I'm having some trouble with repetitively mapping Illumina data. I'd like to remove any reads that have a reasonably close second-best hit in the genome/transcriptome, so if the best hit has an edit distance of n, I'd like to remove it if the second-best hit is within n+x (say n < 5, x < 2).
For historical/collaboration reasons, we've been using bwa, which I know is designed to find second-best hits but not necessarily all hits up to a given edit distance.
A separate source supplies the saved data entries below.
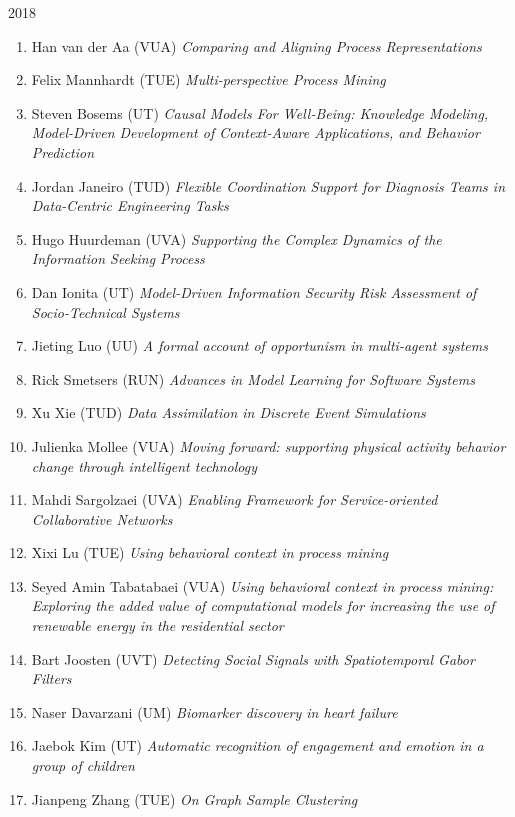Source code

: \begin{multicols}{2}
\begin{scriptsize}
\vspace{0.2cm}
2018
\vspace{0.2cm}
\begin{enumerate}[leftmargin=*,noitemsep,topsep=0pt,parsep=1pt,partopsep=0pt]
\renewcommand{\labelenumi}{2018-\arabic{enumi}}
\item Han van der Aa (VUA) \textit{Comparing and Aligning Process Representations}
\item Felix Mannhardt (TUE) \textit{Multi-perspective Process Mining
}\item Steven Bosems (UT) \textit{Causal Models For Well-Being: Knowledge Modeling, Model-Driven Development of Context-Aware Applications, and Behavior Prediction
}\item Jordan Janeiro (TUD) \textit{Flexible Coordination Support for Diagnosis Teams in Data-Centric Engineering Tasks
}\item Hugo Huurdeman (UVA) \textit{Supporting the Complex Dynamics of the Information Seeking Process
}\item Dan Ionita (UT) \textit{Model-Driven Information Security Risk Assessment of Socio-Technical Systems
}\item Jieting Luo (UU) \textit{A formal account of opportunism in multi-agent systems
}\item Rick Smetsers (RUN) \textit{Advances in Model Learning for Software Systems
}\item Xu Xie (TUD) \textit{Data Assimilation in Discrete Event Simulations	
}\item Julienka Mollee (VUA) \textit{Moving forward: supporting physical activity behavior change through intelligent technology
}\item Mahdi Sargolzaei (UVA) \textit{Enabling Framework for Service-oriented Collaborative Networks
}\item Xixi Lu (TUE) \textit{Using behavioral context in process mining
}\item Seyed Amin Tabatabaei (VUA) \textit{Using behavioral context in process mining: Exploring the added value of computational models for increasing the use of renewable energy in the residential sector
}\item Bart Joosten (UVT) \textit{Detecting Social Signals with Spatiotemporal Gabor Filters}
\item Naser Davarzani (UM) \textit{Biomarker discovery in heart failure}
\item Jaebok Kim (UT) \textit{Automatic recognition of engagement and emotion in a group of children 
}\item Jianpeng Zhang (TUE) \textit{On Graph Sample Clustering 	
}
\end{enumerate}
\end{scriptsize}
\end{multicols}
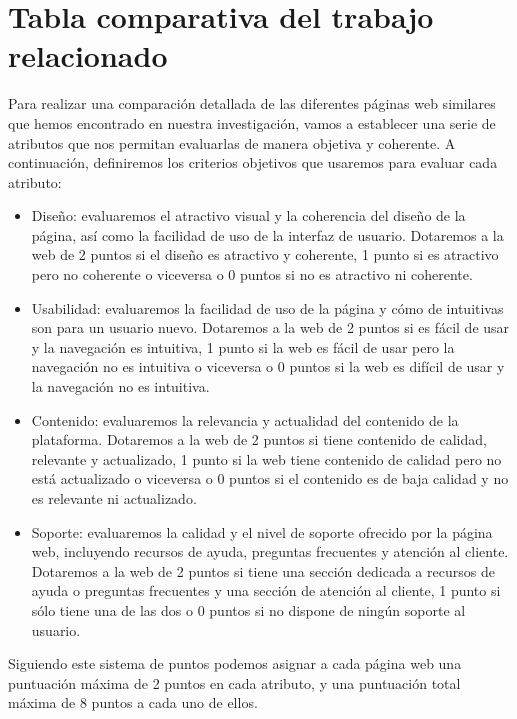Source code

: \section{Tabla comparativa del trabajo relacionado}\label{sec:comparativa-trabajo-relacionado}

Para realizar una comparación detallada de las diferentes páginas web similares que hemos encontrado en nuestra investigación, vamos a establecer una serie de atributos que nos permitan evaluarlas de manera objetiva y coherente. A continuación, definiremos los criterios objetivos que usaremos para evaluar cada atributo:

\begin{itemize}

	\item Diseño: evaluaremos el atractivo visual y la coherencia del diseño de la página, así como la facilidad de uso de la interfaz de usuario. Dotaremos a la web de 2 puntos si el diseño es atractivo y coherente, 1 punto si es atractivo pero no coherente o viceversa o 0 puntos si no es atractivo ni coherente.

	\item Usabilidad: evaluaremos la facilidad de uso de la página y cómo de intuitivas son para un usuario nuevo. Dotaremos a la web de 2 puntos si es fácil de usar y la navegación es intuitiva, 1 punto si la web es fácil de usar pero la navegación no es intuitiva o viceversa o 0 puntos si la web es difícil de usar y la navegación no es intuitiva.

	\item Contenido: evaluaremos la relevancia y actualidad del contenido de la plataforma. Dotaremos a la web de 2 puntos si tiene contenido de calidad, relevante y actualizado, 1 punto si la web tiene contenido de calidad pero no está actualizado o viceversa o 0 puntos si el contenido es de baja calidad y no es relevante ni actualizado.

	\item Soporte: evaluaremos la calidad y el nivel de soporte ofrecido por la página web, incluyendo recursos de ayuda, preguntas frecuentes y atención al cliente. Dotaremos a la web de 2 puntos si tiene una sección dedicada a recursos de ayuda o preguntas frecuentes y una sección de atención al cliente, 1 punto si sólo tiene una de las dos o 0 puntos si no dispone de ningún soporte al usuario.

\end{itemize}

Siguiendo este sistema de puntos podemos asignar a cada página web una puntuación máxima de 2 puntos en cada atributo, y una puntuación total máxima de 8 puntos a cada uno de ellos.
I believe that the bwa aln -N
option is supposed to find all (more or less) hits up to a given edit distance (without the -N
option, it appears to only find second-best hits with up to a given number of mismatches, not including indels). I'm getting garbage for the hits in the XA tag, eg:
readID1 16 chr5 67488388 20 101M * 0 0 ACAGAGGAACCTTCTTAGTGCTCACCGACCTTATACCCAGCTATGGGGACCAGCTCCAGAAAGCACCTTTGCTCCCAATTGGTTAGCTATAGTAAGGTGCG DDDDDDDC?DCDDDDDDDDDDBDDDDFHHHHHHG@JJJJJJIIHJJJJIJJJJJIJJJJJJJIHGJJJJJIIGJJJJJJJJJIJJJJIHHHHHFFFFF@<C XT:A:U NM:i:1 X0:i:1 X1:i:2 XM:i:1 XO:i:0 XG:i:0 MD:Z:43G57 XA:Z:chr5,-67488388,101M,6;chr5,-67488390,2S99M,6;
Where you'll note that the start coordinates are identical or very similar for all three hits. For reference, this is how I'm calling bwa:
bwa aln -b -O2 -n 6 -t 12 -N ref.fa input.bam | bwa samse ref.fa - input.bam | samtools view -h -b -S -o remapped_N.bam -
I've also tried bowtie2 (very slow) and masai (very memory intensive) for mapping. A few questions:
Am I doing something wrong in how I'm calling bwa?
Does anyone have a better mapper for my particular situation? (I'm actually mapping transcriptome data against a genome including an artificial transcriptome as the rna-seq specific mappers don't seem to do well with finding possible second-best hits, but I'm open to suggestions.)
PS I've looked at this post: For short reads, which aligners find all hits given certain edit distance threshold? but I don't think any of the output was checked for accuracy nor speed.
Have you tried mapping quality cutoffs to achieve what you want? It's not exactly the same as an edit distance cutoff, since it depends on per-base quality scores, but it seems like it might help you if your goal is finding things that are "very unique".
And any reason the gap open penalty (-O) is so low? I haven't thought about it too much, but there's a chance that could be a reason why you're getting some of the "garbage hits".
also, I get the exact same output when I set -O to 5 instead of 2
As I mentioned before, I'm concerned with indels as well as with mismatches. I'm pretty sure that bwa ignores indels in determining the mapping quality. If possible, I would like to know where those second-best hits are, which should be in the XA tag.